I’ll probably make a product review video of this chiller over the weekend. I always like to test a new piece of equipment before I toss it into the production loop
I want to BREW the following weekend
Does the AHBS version have the wire tacked on the outside of the inner tube for turbulence?
Copper has a greater efficiency in heat transfer than stainless, but in a typical small-scale home brewing set up I’m not sure if that really matters.
I haven’t checked prices in quite awhile but you can probably make your own chiller cheaper than buying a commercially made one. I made my own copper chiller back in college. I went to Lowe’s and bought 50’ of 3/8" copper tubing, formed it around one of my corny kegs to get the uniform round shape (I only used 30’ of the copper, the other 20’ I used to make a chiller coil that fits in an ice chest fitted with a tap to dispense kegged beer without a big trash can full of ice to chill the keg), and put a female garden hose compression fitting on one end (I lived in an old farmhouse and I ran the garden hose in the window of the bathroom, which was over the tub, and let the chiller drain into the bath tub). Later, I got a hand-held shower head and bought an adapter to hook the shower hose to the chiller. Seventeen years later and I’m still using it.

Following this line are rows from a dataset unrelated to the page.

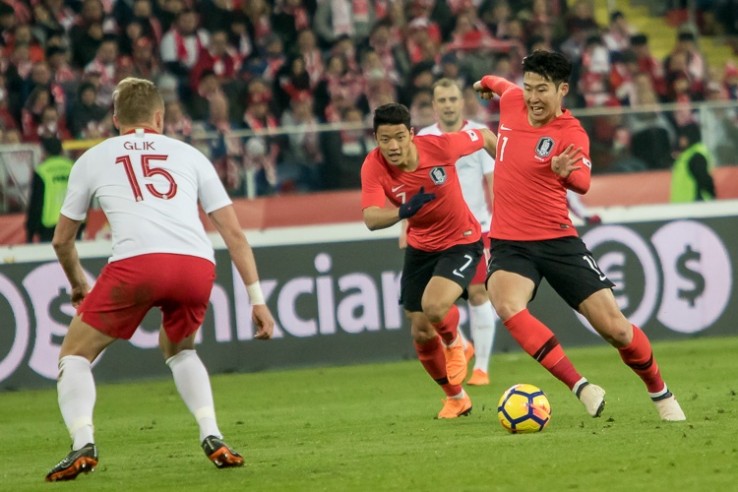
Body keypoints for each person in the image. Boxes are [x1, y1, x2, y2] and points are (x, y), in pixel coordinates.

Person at [46, 77, 275, 482]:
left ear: (115, 119)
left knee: (74, 356)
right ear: (159, 118)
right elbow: (235, 236)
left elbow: (62, 240)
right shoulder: (191, 155)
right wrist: (257, 299)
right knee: (180, 349)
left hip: (137, 265)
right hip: (194, 265)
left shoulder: (92, 159)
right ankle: (212, 433)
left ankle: (83, 441)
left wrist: (78, 282)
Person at [473, 50, 686, 422]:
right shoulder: (512, 100)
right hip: (510, 242)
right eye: (528, 88)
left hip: (558, 242)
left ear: (562, 90)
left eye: (542, 89)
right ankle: (581, 386)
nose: (532, 97)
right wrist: (484, 84)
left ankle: (660, 392)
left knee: (617, 330)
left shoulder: (570, 133)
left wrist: (563, 172)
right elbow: (500, 84)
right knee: (505, 303)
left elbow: (583, 182)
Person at [361, 103, 497, 419]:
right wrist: (403, 212)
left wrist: (513, 169)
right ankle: (456, 398)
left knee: (434, 307)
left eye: (399, 137)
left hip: (462, 239)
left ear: (411, 134)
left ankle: (456, 342)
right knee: (420, 329)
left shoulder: (440, 146)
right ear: (376, 139)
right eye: (385, 139)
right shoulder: (373, 165)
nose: (393, 146)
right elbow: (370, 218)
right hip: (421, 246)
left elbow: (486, 136)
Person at [415, 78, 498, 386]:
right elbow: (415, 186)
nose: (448, 105)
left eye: (453, 99)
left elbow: (493, 180)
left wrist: (500, 221)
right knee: (437, 302)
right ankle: (463, 344)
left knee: (478, 293)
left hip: (476, 228)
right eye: (442, 100)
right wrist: (407, 226)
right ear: (434, 105)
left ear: (461, 102)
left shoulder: (478, 134)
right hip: (437, 233)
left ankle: (482, 368)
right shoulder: (423, 138)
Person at [26, 137, 74, 243]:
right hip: (73, 222)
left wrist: (30, 231)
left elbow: (36, 202)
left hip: (49, 225)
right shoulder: (73, 167)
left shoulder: (41, 171)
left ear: (45, 152)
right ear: (62, 150)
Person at [670, 122, 716, 203]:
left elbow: (704, 179)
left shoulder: (696, 156)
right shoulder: (688, 154)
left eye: (682, 137)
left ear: (689, 137)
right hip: (687, 204)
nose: (680, 140)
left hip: (695, 202)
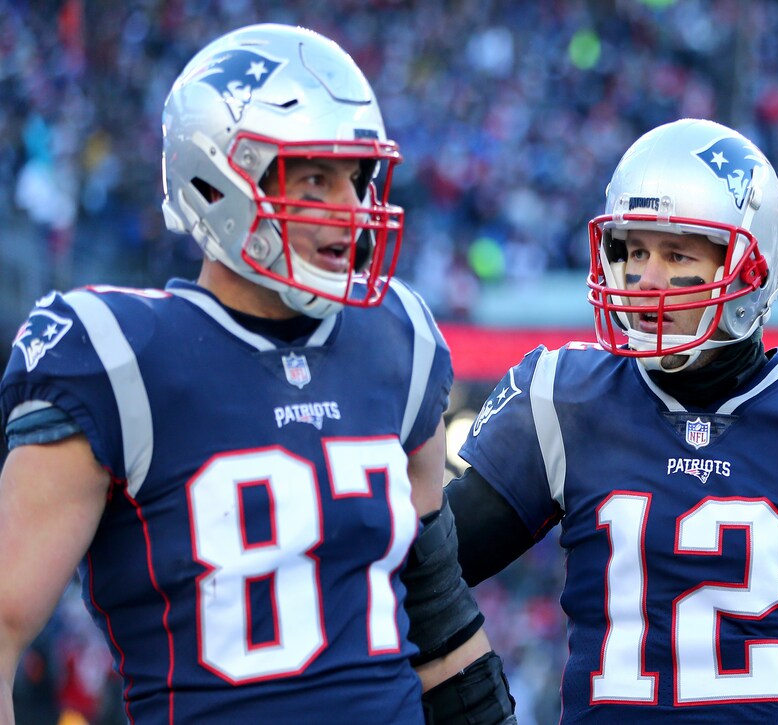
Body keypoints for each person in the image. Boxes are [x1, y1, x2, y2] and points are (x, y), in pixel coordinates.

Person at [0, 24, 515, 724]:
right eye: (313, 177)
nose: (352, 210)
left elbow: (436, 610)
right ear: (216, 178)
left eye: (357, 178)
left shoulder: (398, 337)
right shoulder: (115, 357)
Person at [447, 118, 778, 723]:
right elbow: (417, 579)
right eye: (635, 250)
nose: (645, 278)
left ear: (751, 268)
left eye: (676, 252)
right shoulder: (566, 400)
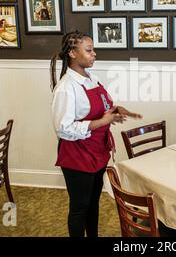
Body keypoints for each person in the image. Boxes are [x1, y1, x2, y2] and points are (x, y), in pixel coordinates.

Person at [50, 31, 142, 237]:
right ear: (73, 53)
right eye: (89, 50)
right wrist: (102, 122)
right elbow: (63, 128)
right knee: (79, 207)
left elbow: (101, 107)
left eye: (93, 50)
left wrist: (117, 109)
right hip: (77, 156)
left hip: (98, 151)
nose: (94, 54)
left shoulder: (92, 78)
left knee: (93, 203)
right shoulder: (66, 88)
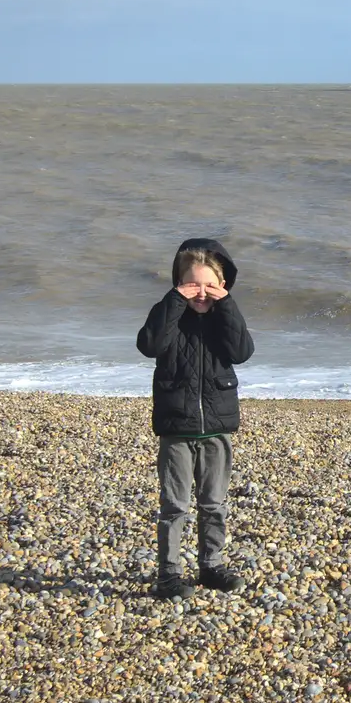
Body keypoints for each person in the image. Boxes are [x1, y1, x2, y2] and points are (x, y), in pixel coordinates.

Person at [136, 237, 255, 599]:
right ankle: (168, 575)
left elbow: (242, 351)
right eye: (193, 285)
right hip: (176, 428)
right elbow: (149, 345)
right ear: (178, 283)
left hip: (217, 428)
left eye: (210, 286)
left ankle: (211, 566)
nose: (201, 293)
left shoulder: (224, 319)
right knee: (174, 506)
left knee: (214, 503)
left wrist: (228, 305)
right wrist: (175, 301)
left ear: (222, 285)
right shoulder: (170, 314)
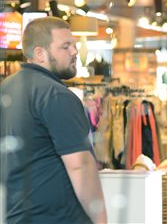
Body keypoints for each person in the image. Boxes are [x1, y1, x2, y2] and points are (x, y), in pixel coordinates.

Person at [0, 17, 107, 224]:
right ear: (40, 53)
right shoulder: (56, 95)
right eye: (65, 47)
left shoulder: (6, 88)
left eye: (74, 45)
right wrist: (101, 220)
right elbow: (80, 166)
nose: (74, 52)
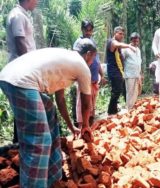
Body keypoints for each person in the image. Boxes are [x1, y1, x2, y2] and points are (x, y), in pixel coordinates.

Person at [0, 38, 96, 187]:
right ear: (89, 54)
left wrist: (71, 126)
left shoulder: (67, 61)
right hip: (21, 82)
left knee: (49, 108)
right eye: (94, 58)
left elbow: (60, 100)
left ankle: (53, 177)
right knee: (39, 140)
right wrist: (85, 126)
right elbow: (86, 103)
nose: (92, 62)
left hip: (11, 77)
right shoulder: (82, 66)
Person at [6, 0, 38, 143]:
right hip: (21, 71)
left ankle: (19, 145)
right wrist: (29, 68)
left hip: (23, 69)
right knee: (23, 110)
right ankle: (18, 146)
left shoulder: (21, 15)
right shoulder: (17, 15)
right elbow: (20, 44)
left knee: (23, 110)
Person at [74, 20, 106, 127]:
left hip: (93, 79)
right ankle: (81, 128)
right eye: (86, 30)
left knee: (92, 106)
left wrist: (102, 74)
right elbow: (77, 62)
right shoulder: (78, 43)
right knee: (82, 104)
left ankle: (90, 128)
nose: (88, 32)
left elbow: (96, 61)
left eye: (90, 30)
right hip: (84, 80)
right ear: (82, 29)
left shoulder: (93, 42)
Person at [106, 26, 136, 115]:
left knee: (122, 89)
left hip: (119, 70)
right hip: (113, 70)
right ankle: (111, 112)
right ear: (115, 33)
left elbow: (120, 56)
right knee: (116, 91)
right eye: (120, 34)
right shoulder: (112, 42)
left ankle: (128, 107)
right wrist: (129, 46)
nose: (122, 36)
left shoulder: (118, 44)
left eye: (123, 34)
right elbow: (117, 44)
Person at [123, 32, 142, 110]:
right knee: (130, 92)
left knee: (136, 92)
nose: (135, 43)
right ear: (131, 40)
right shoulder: (126, 49)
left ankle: (133, 108)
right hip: (129, 74)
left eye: (137, 41)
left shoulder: (138, 50)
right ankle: (129, 109)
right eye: (134, 41)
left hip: (137, 74)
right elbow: (122, 60)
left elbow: (139, 62)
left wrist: (141, 73)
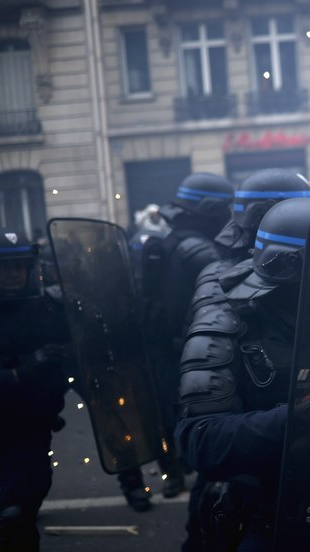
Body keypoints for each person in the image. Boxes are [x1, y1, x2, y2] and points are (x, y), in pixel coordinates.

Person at [174, 168, 310, 552]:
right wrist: (295, 417)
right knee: (220, 499)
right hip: (265, 483)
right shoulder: (223, 281)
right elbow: (206, 436)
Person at [118, 172, 235, 512]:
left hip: (166, 345)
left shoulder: (164, 241)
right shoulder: (196, 249)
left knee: (173, 414)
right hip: (187, 345)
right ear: (211, 210)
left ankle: (175, 472)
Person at [0, 227, 70, 552]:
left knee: (15, 519)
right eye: (3, 268)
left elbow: (85, 362)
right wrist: (19, 374)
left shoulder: (49, 308)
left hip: (27, 430)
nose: (13, 274)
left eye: (20, 265)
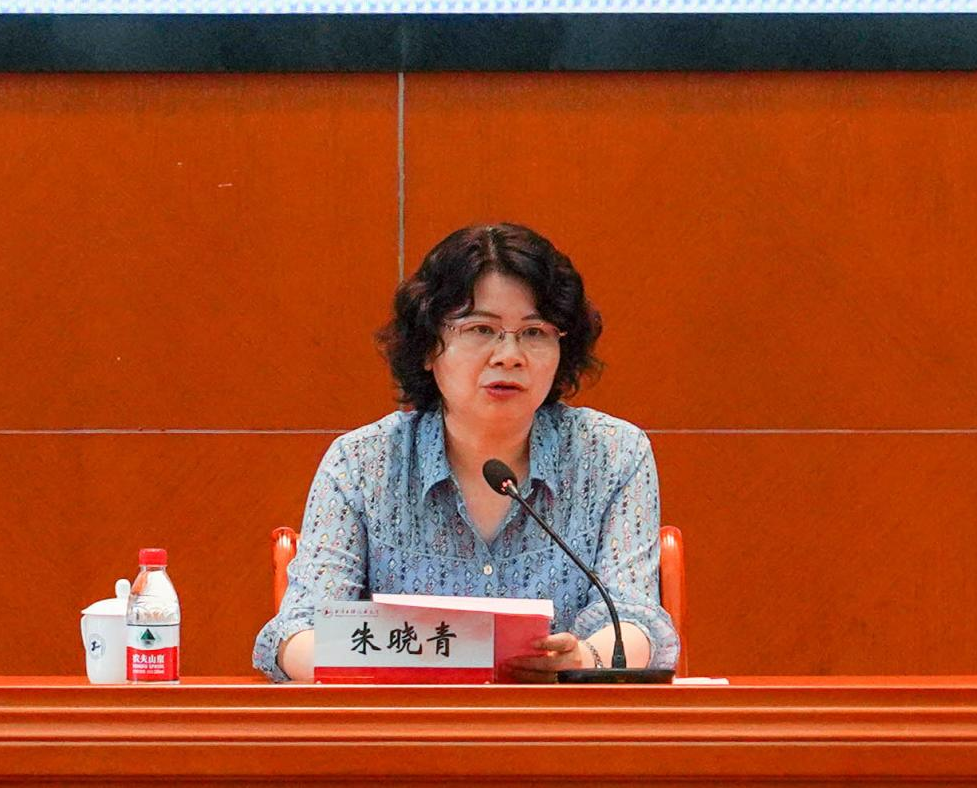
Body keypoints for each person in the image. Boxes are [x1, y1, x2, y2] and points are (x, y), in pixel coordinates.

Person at [252, 223, 678, 682]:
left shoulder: (611, 455)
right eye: (481, 329)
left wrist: (583, 661)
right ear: (428, 348)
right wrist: (397, 671)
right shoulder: (361, 465)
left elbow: (635, 620)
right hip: (406, 723)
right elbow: (297, 633)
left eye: (534, 332)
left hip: (558, 721)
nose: (509, 355)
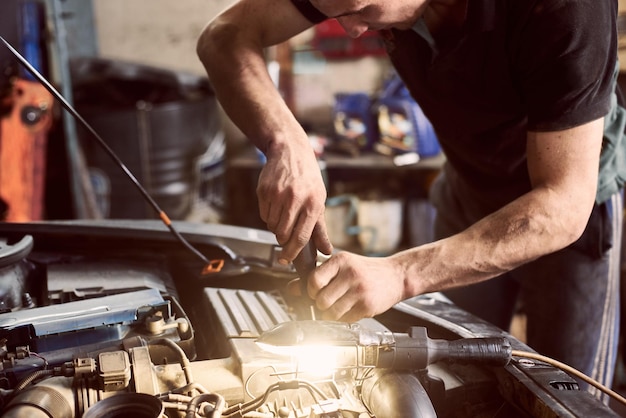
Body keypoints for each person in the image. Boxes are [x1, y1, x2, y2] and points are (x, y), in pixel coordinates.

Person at [197, 0, 626, 397]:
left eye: (361, 9)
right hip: (467, 187)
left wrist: (402, 275)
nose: (351, 29)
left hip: (572, 214)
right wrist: (286, 141)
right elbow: (224, 36)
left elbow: (564, 205)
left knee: (565, 394)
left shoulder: (565, 9)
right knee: (451, 380)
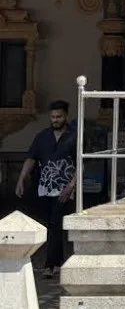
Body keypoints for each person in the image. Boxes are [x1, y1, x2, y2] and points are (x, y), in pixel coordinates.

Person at [15, 100, 78, 278]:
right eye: (52, 117)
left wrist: (71, 186)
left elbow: (81, 163)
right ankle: (57, 263)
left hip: (65, 189)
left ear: (66, 116)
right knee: (51, 225)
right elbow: (31, 158)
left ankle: (49, 265)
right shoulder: (42, 136)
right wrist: (21, 178)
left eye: (59, 116)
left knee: (55, 223)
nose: (55, 120)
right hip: (44, 188)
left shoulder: (74, 137)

One thing: Lowe’s had two different brands of 50’ long 3/8" dia. copper tubing and there was a $20.00 difference in the price. Both are basically identical: same length, diameter, and gauge; so I don’t know why the price was that different. I spent $32.00 on the tubing in 1998, probably a lot more now.
For sure a lot more now. I built a prechiller a few years back. Copper alone ran me $60 for 50 feet.
I don’t think so. I looked at some of those and that was also what I was trying to build. The price doubles on a pre-made one with that option.
Good to know. Bummer it adds so much. I seems like the second easiest part of the build.
Wrapping the copper wire around the tubing and soldering it in place wasn’t so difficult. It was time consuming though. It WAS difficult to slide that through the hose though. I had a difficult time getting it through 5/8" ID braided pvc hose.
I’m not a physics or engineering major, but I’m not so sure that the copper wire wrap for ‘turbulence’ provides a SIGNIFICANT increase in performance of this type of chiller. I think the best performance boost a counterflow chiller can get is by having cold water to pump through it. I have a 50’ immersion chiller that I built a long time ago and during the warmer summer months when my ground water out of the spigot is 85°, I plan to use the immersion chiller in a cooler full of ice water as a pre-chiller for the water I’m pumping through the counterflow chiller.
Also, let us know how you think it will hold up if recirculating for a while before turning on the water. I’d want to recirc for 5-10 minutes before flame out.
Austin Homebrew Supply sells this model that I ordered yesterday:
http://www.austinhomebrew.com/Beer/Chillers/Counterflow-Wort-Chiller-25-Foot.html#.VEbac_nF98E
I built two counterflow chillers of that design using Watts EPDM rubber heater hose that is good to 212F. One chiller is wound clockwise. The other is wound counterclockwise. They are designed to be stacked with tap water running through the top chiller and chilled water running through the bottom chiller. The only difficult part in making a chiller of this design is drilling out the stops in the NPT to tube fittings. A drill press and a drill press vise makes the job much easier. I never use either of the chillers because an immersion chiller is so much easier to use, my tap water never gets above 65F, and I do not brew as much during the summer as I do during the winter.